All British Rally
The 43rd (yes it’s hard to believe there has been that many) All British Rally (ABR) was held at its now wellestablished home of Newstead, near Castlemaine in central Victoria. Newstead, unlike a few other places the rally has been held at, is in a “rain shadow” so this year like most, the weather was kind to us. If you haven’t been, this is a big event: 900+ fully paid entries as well as day visitors and trade displays and the locals who supply a wonderful range of quality food and beverages. This year’s rally was marketed as a three-day event, but as ANZAC day fell the day before, many decided to make it a four-day affair. The rally is divided into two distinct areas, the main area being only for tents and bikes (this rule is normally well observed) and the larger secondary area, the old racecourse, is for everything else. As time marches on the average age of attendees seems to go up by nine months every year. So, whereas fortytwo years ago, at the Cheshunt Rally, everyone was in a tent, these days a lot more are opting for the comfort of a caravan or motor-home. That said, the majority by far still camp.
Friday saw a short ride for those who wanted or wished to use it as a warm up for the main ride (via the scenic route) to Maldon. Maldon, in the last few years, has become an event in its own right. The local police close off the main street to all but motorcycles and from about 11am they start pouring in. By the time the rally ride arrives it’s a tight squeeze. 800-odd bikes from the rally and many hundreds more visiting bikes as well, all adds to quite a carnival atmosphere. The rally supplies a free lunch for all pre-paid entries, so you can imagine the queue outside the local bakery is quite something. Still, they’ve had a lot of practice and they get through the queue very quickly. A few hours were spent in Maldon and then it was time to find our own way back to the rally site for the judging and prizes on Sunday morning.
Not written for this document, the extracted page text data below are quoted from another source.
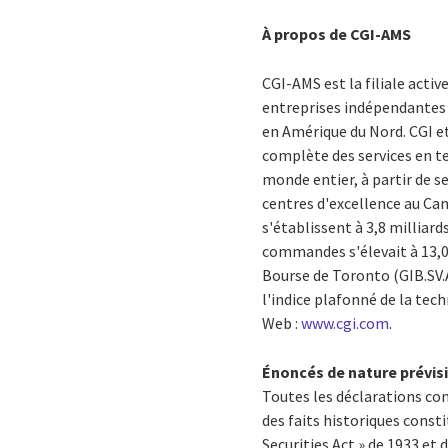
À propos de CGI-AMS
CGI-AMS est la filiale activ
entreprises indépendantes d
en Amérique du Nord. CGI et
complète des services en te
monde entier, à partir de se
centres d'excellence au Can
s'établissent à 3,8 milliard
commandes s'élevait à 13,0 m
Bourse de Toronto (GIB.SV.A
l'indice plafonné de la tec
Web :
www.cgi.com
.
Énoncés de nature prévis
Toutes les déclarations c
des faits historiques consti
Securities Act » de 1933 et 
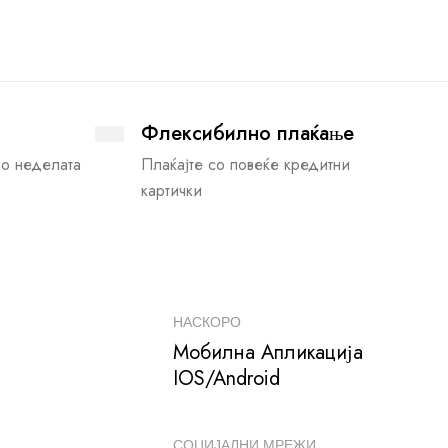
Флексибилно плаќање
во неделата
Плаќајте со повеќе кредитни
картички
НАСКОРО
Мобилна Апликација
IOS/Android
СОЦИЈАЛНИ МРЕЖИ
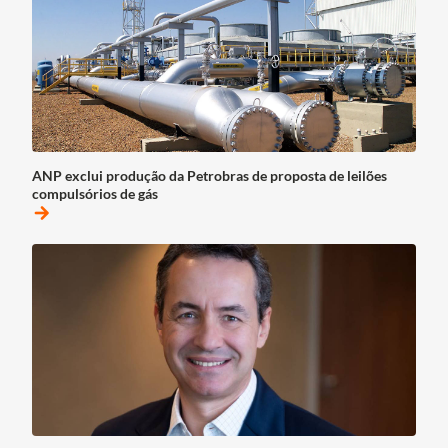
ANP exclui produção da Petrobras de proposta de leilões
compulsórios de gás
arrow_forward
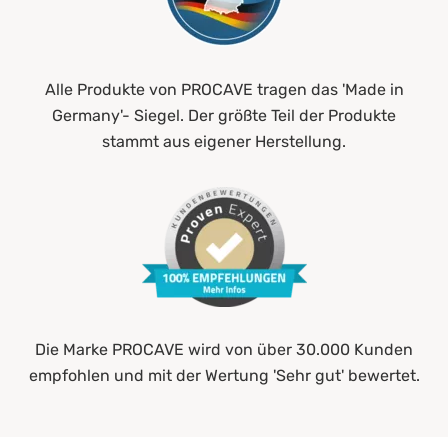
Alle Produkte von PROCAVE tragen das 'Made in
Germany'- Siegel. Der größte Teil der Produkte
stammt aus eigener Herstellung.
Die Marke PROCAVE wird von über 30.000 Kunden
empfohlen und mit der Wertung 'Sehr gut' bewertet.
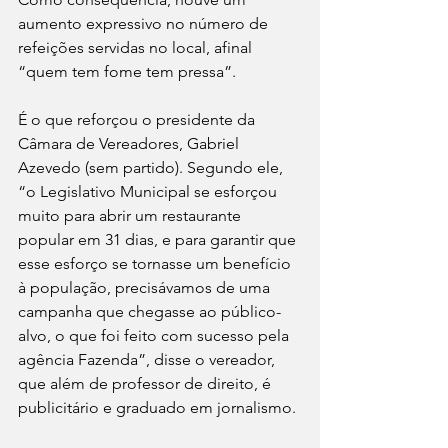
aumento expressivo no número de 
refeições servidas no local, afinal 
“quem tem fome tem pressa”.
É o que reforçou o presidente da 
Câmara de Vereadores, Gabriel 
Azevedo (sem partido). Segundo ele, 
“o Legislativo Municipal se esforçou 
muito para abrir um restaurante 
popular em 31 dias, e para garantir que 
esse esforço se tornasse um benefício 
à população, precisávamos de uma 
campanha que chegasse ao público-
alvo, o que foi feito com sucesso pela 
agência Fazenda”, disse o vereador, 
que além de professor de direito, é 
publicitário e graduado em jornalismo.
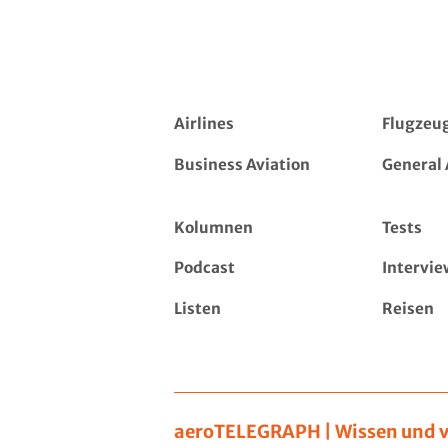
Airlines
Flugzeu
Business Aviation
General 
Kolumnen
Tests
Podcast
Intervie
Listen
Reisen
aeroTELEGRAPH | Wissen und v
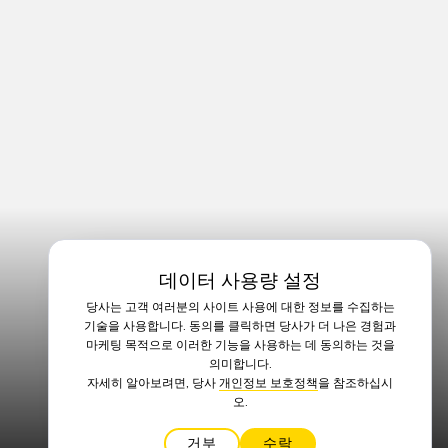
데이터 사용량 설정
당사는 고객 여러분의 사이트 사용에 대한 정보를 수집하는
기술을 사용합니다. 동의를 클릭하면 당사가 더 나은 경험과
마케팅 목적으로 이러한 기능을 사용하는 데 동의하는 것을
의미합니다.
자세히 알아보려면, 당사
개인정보 보호정책
을 참조하십시
오.
거부
수락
In years gone by, Saturday evenings would be spent sitting around campfires, consuming refreshments and recounting tales of motorcycling and sometimes even sexual conquests. Then at some point a Bull Ring would start up and the attending crowd would witness motorcycles being tortured at the hands of once loving owners. These days, there are still many campfires, however the conversations have changed tone a little (prostate problems seem to out way sexual conquests), the Bull Ring has been replaced by a live band (the last few years it’s been The Cutest Little Monsters) and for us they play rock and roll covers – just perfect. Halfway through the evening the raffle prize was drawn and this year the prize was a very nice looking G80 Matchless. Every entry receives a ticket. The odds are better then Tattslotto. All in all, a great weekend was had by all. And if, when you wake up on Sunday morning, you are feeling a little worse for wear, the local police officer (a great guy) will give you a breath test before you leave the site! Looking forward to seeing you there next year.
Jon Munn’s recently completed Rickman Triumph. Spotless T100 outfit in a sea of tents. A good mixture of older bikes and not so old bikes in Maldon.
1939 BSA Gold Star sparkles at the campground.
ABOVE Glenn Olsen’s fully registered, rally-winning 7R AJS. BELOW LEFT One of the newly built Series A HRD Rapides. BELOW A Grindley Peerless blots its copybook.